Your optimal rest period range is 30 to 60 seconds. Another way to look at this is to shoot for a work-rest ratio of 1:1. This means that you spend the same amount of time resting as it took you to complete the previous set. Athletes whose sport demands 1 to 3 minutes of all out effort with little or no rest may benefit from a work-rest ratio of 1:1 or slightly higher. This means that you spend the same or less time resting than you do performing each set of exercise 1. In either case, the principles behind the practice are the same.

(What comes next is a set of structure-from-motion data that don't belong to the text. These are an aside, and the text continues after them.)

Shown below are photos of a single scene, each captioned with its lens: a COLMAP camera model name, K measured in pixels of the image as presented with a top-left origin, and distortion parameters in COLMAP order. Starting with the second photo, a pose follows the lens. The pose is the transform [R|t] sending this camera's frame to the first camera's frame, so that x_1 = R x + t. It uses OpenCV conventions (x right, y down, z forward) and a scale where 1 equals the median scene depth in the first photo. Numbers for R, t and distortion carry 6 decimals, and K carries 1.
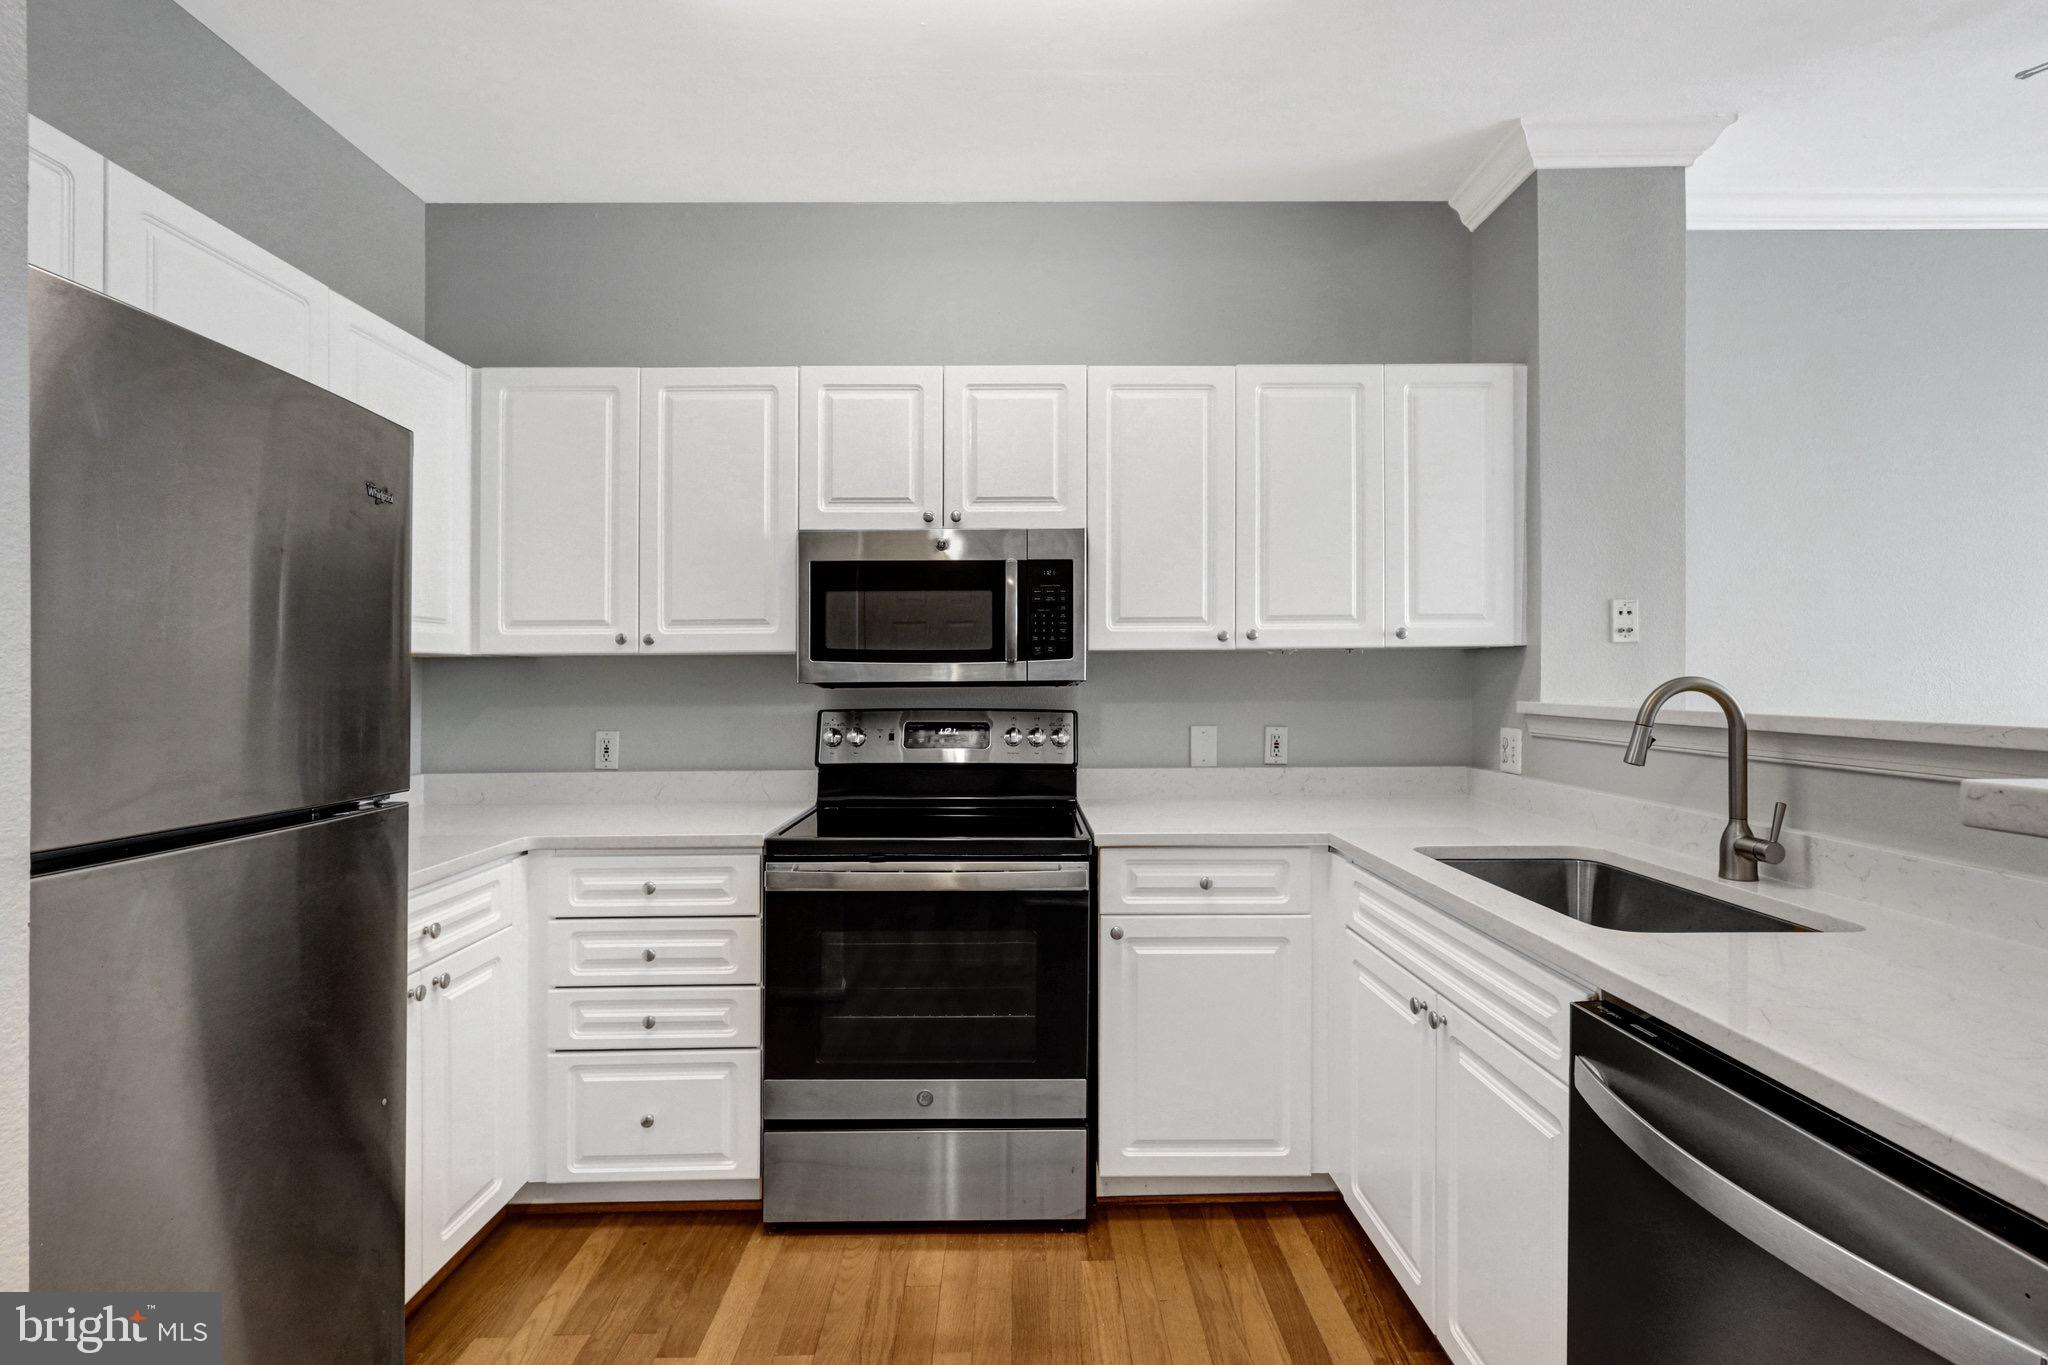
lens RADIAL K [[854.6, 0, 1019.3], [0, 854.6, 693.1], [0, 0, 1]] dist [-0.002790, -0.000152]
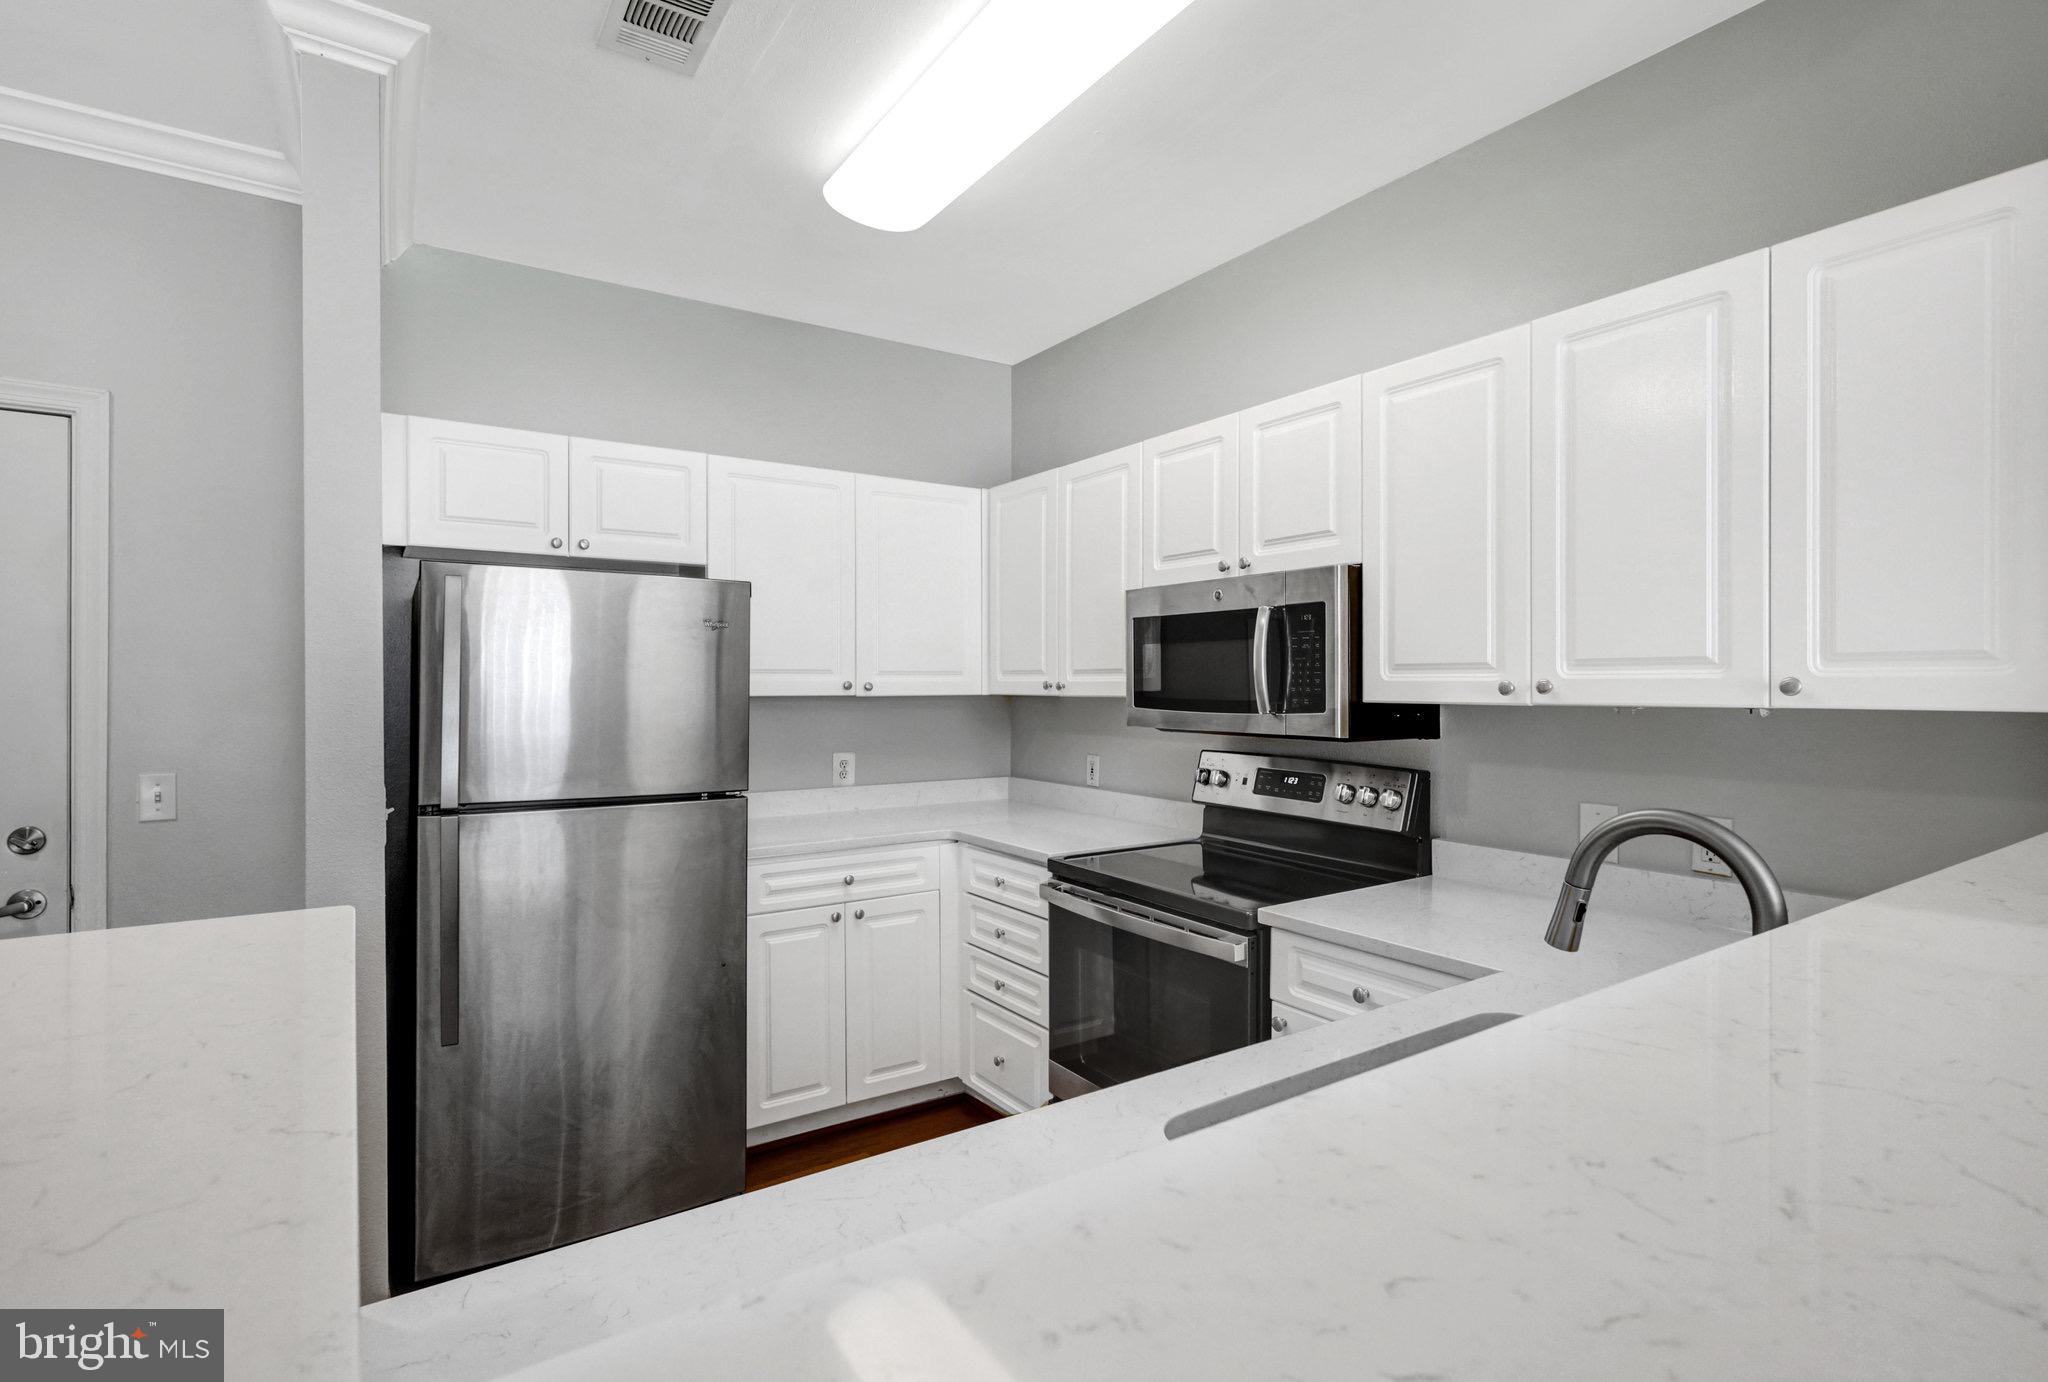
lens RADIAL K [[995.0, 0, 1034.9], [0, 995.0, 676.6], [0, 0, 1]] dist [0.002323, 0.000525]
pose [[0.551878, 0.002169, -0.833922, 0.748187], [-0.013917, 0.999881, -0.006610, -0.065887], [0.833809, 0.015253, 0.551843, 0.172896]]
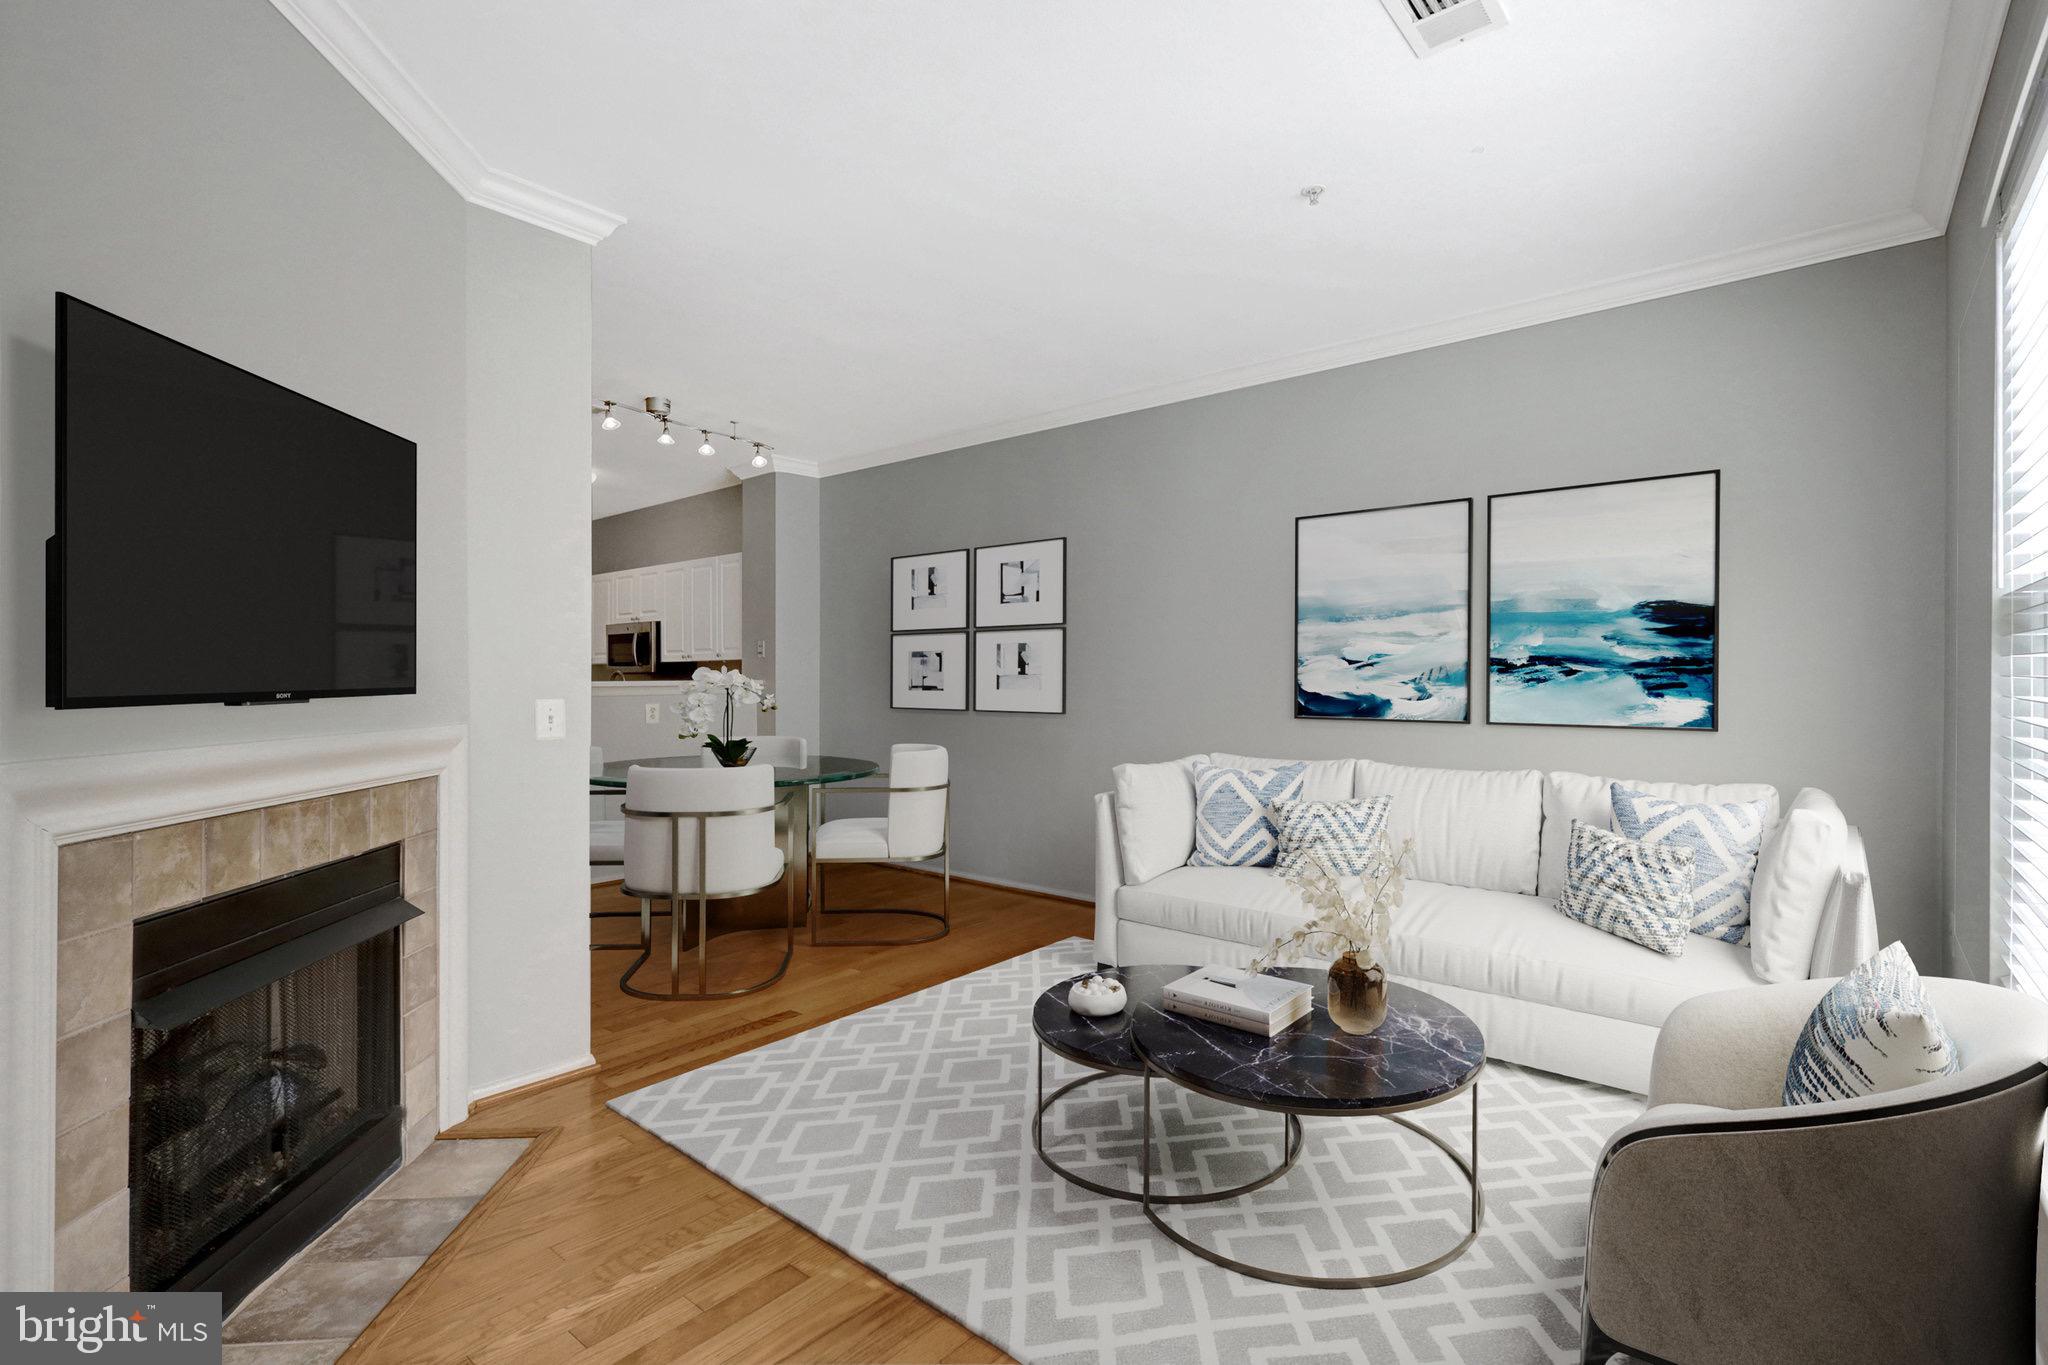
lens RADIAL K [[945.4, 0, 1014.0], [0, 945.4, 668.1], [0, 0, 1]] dist [-0.011050, 0.002048]
pose [[0.750681, -0.001344, -0.660664, 3.236878], [-0.010015, 0.999860, -0.013414, 0.004339], [0.660589, 0.016686, 0.750562, -0.655042]]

Using this rest interval between sets creates high lactate levels in the exercising muscles 3. This forces the body to improve its ability to buffer the accumulating lactate, thereby improving your ability to sustain moderate, near maximal or maximal contractions over a given time period. High volume, short rest period training has also been found to increase human growth hormone levels when compared to training with longer rest periods 2. In addition, muscular hypertrophy (growth in size) will be maximized using the 1:1 work-rest ratio in conjunction with high training volume and a weight load between your 8 and 12 repetition maximum 1.

Special Considerations

Keep in mind that whatever you are training for, beginners need more rest between sets then the seasoned veterans. If you are just starting out, stay in the conservative end of your range. If you are experienced you will benefit more from a shorter rest period. In addition, athletes coming back from periods of detraining due to injury or otherwise should increase the amount of rest between sets until you are back in your normal physical condition.

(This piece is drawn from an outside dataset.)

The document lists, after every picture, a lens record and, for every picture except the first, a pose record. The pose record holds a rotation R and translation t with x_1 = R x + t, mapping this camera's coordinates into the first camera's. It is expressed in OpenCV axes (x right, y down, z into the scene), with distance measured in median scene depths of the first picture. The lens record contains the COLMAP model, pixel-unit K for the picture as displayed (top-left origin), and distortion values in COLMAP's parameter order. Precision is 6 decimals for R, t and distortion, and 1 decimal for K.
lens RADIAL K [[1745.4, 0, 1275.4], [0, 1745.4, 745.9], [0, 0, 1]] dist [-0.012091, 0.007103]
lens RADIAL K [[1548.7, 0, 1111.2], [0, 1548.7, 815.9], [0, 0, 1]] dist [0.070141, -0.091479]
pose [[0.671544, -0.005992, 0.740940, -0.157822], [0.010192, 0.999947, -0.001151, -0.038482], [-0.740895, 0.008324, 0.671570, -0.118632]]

The Unique Case of Circuit Training

Traditional circuit training incorporates a rest period of typically less than 30 seconds, or a work-rest interval a fair margin greater than 1:1. So where does this fit into an athlete’s training? One has to understand that circuit training is designed to provide a happy medium between strength and aerobic training. Due to the short rest interval between sets, strength gains are less than optimal with circuit training (30 to 50% less) when compared to traditional strength training 1. However, modest gains in aerobic capacity can be achieved. So who benefits from circuit training? Athletes that require a balance of both strength and cardiovascular endurance for their sport, athletes and fitness buffs with limited time and anyone wishing to add variety to their training would all benefit from circuit training.

In conclusion

No matter what your sport or fitness passion may be, understanding the science of rest between sets will put you in the driver’s seat on the road to your training goals. As you can see, not all athletes benefit from waiting the full three minutes for complete phosphagen recovery. Different periods of rest can produce very specific results. It is up to you as the athlete to decide which approach will be of greatest benefit to you.

  1. Fleck, S.J., and W.J. Kraemer. . Champaign, IL: Human Kinetics. 1987.
  2. Kraemer, W.J. Endocrine responses and adaptations to strength training. In: Strength and Power in Sports, P. Komi, ed. Oxford: Blackwell Scientific. 1992. pp. 291-304.
  3. National Strength and Conditioning Association, Essentials of Strength Training and Conditioning. Champaign, IL: Human Kinetics. 1994.